In fact, there are now companies which match influencers with the medical establishment. WEGO Health, for example, has over 100,000 influencers on its books and claims to work with many of the top 10 pharma companies, including Pfizer, GSK, and Novartis. (They clearly understand the power of words, referring to influencers as e-patients, collaborators and patient leaders. These are not to be confused with e-mavens, a term seemingly coined by the authors of a 2020  article in Frontiers in Psychology).

But while the relationship clearly works for the paid influencer and the pharma company, the question is whether it benefits the patient.

Meryl Draper believes it does. “With consumer attention span at an all-time low (aggravated by Zoom fatigue and an uptick in TV hours watched during COVID), I actually think that it’s essential for pharma / healthcare brands to understand that in order to effectively convey their core product message, they must think about brand first: brand–how they sound, what they look like, how they tell their story–is going to dictate how well they’re able to break through the noise, capture audience attention, so that they can then educate the consumer on the product benefits.

Even the medical community itself sees merit in the use of influencers in the healthcare space. As people turn to the internet in increasing numbers for health advice, often resulting in misguided crowd diagnoses, the medical establishment has realized they can harness these influencers ton their own ends: Not only can they use them to raise awareness about an illness or treatment, but when doctors transform themselves into influencers, they can help guide the public and combat misinformation.
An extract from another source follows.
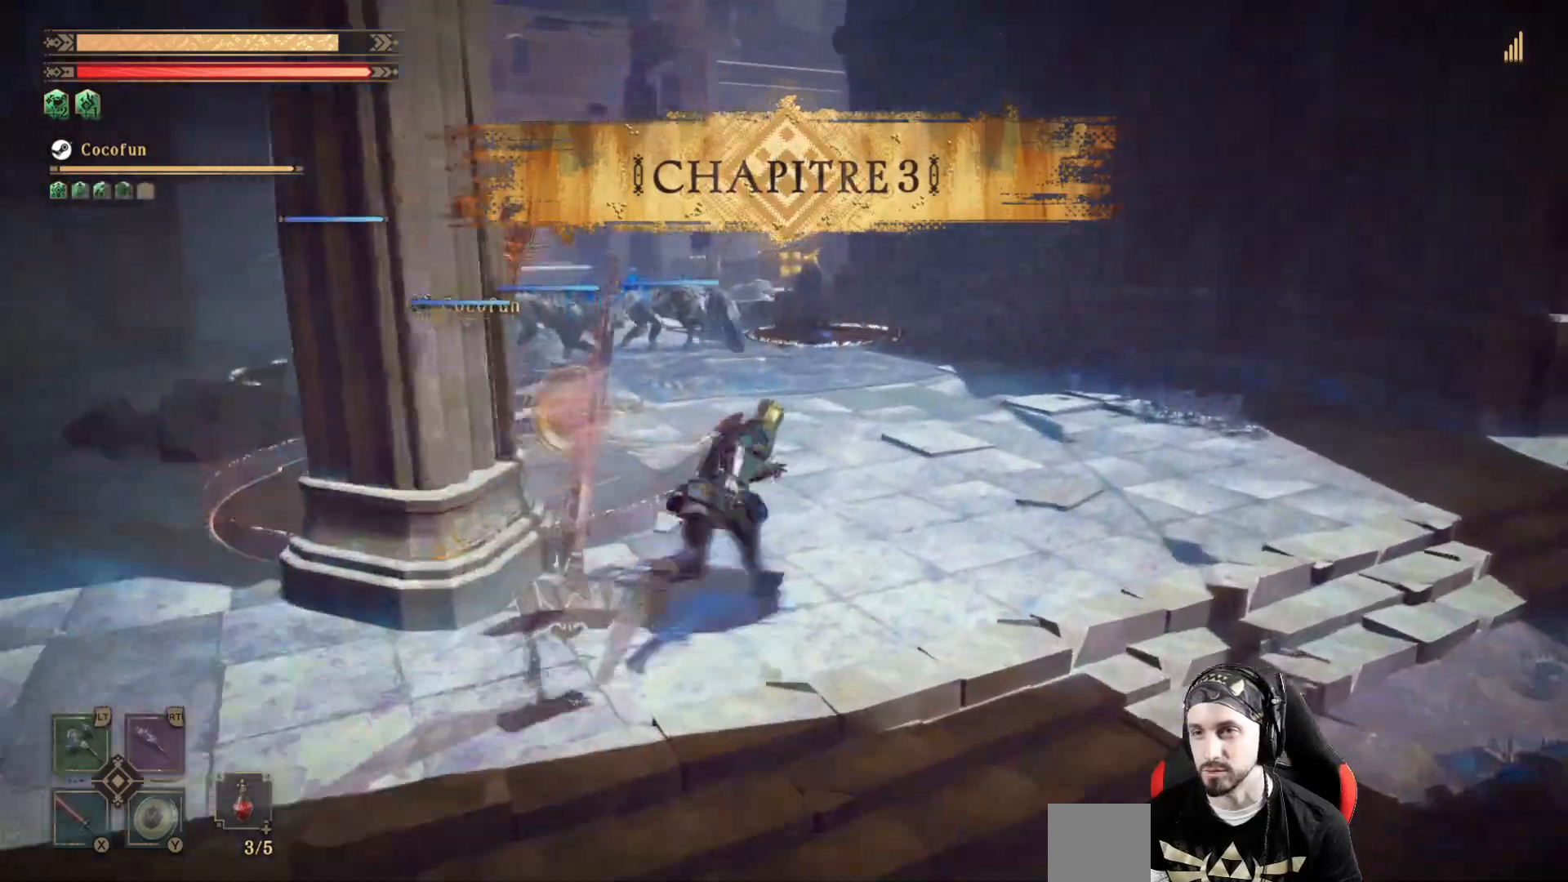
{"dt_ms": 500, "buttons": [], "left_stick": "up-right", "right_stick": "left", "events": [[367, "right_stick", "left"]]}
One doctor, Austin Chiang, cofounded the Association for Healthcare Social Media, a non-profit established to “develop best practice for social media use in health and to advocate for the recognition of social media as an important public health tool in the fight to combat misinformation”.

And even the FDA clearly recognized the power of the influencer when they issued guidelines about what these social media mavens can and can’t say. One of the ways they tried to insert science into this seeming free-for-all is suggesting that the influencer link to a landing-page where the patient can find out about risks and side-effects of various treatments.

And the pandemic – with its attendant propaganda war- has clearly increased a need for clear-eyed intelligence. “It is even more important than ever to ensure patients and caregivers have access to information.  The point of care (e.g. healthcare provider, office, hospital) has always been a significant means of delivering education.  With fewer in-person office visits, it is our responsibility to use data and digital communications to ensure education and information is able to reach the people who need it” said Bennett.

You know that old saying “it’s not what you know, it’s who you know”? Well, turns out that was a pretty accurately conceived aphorism.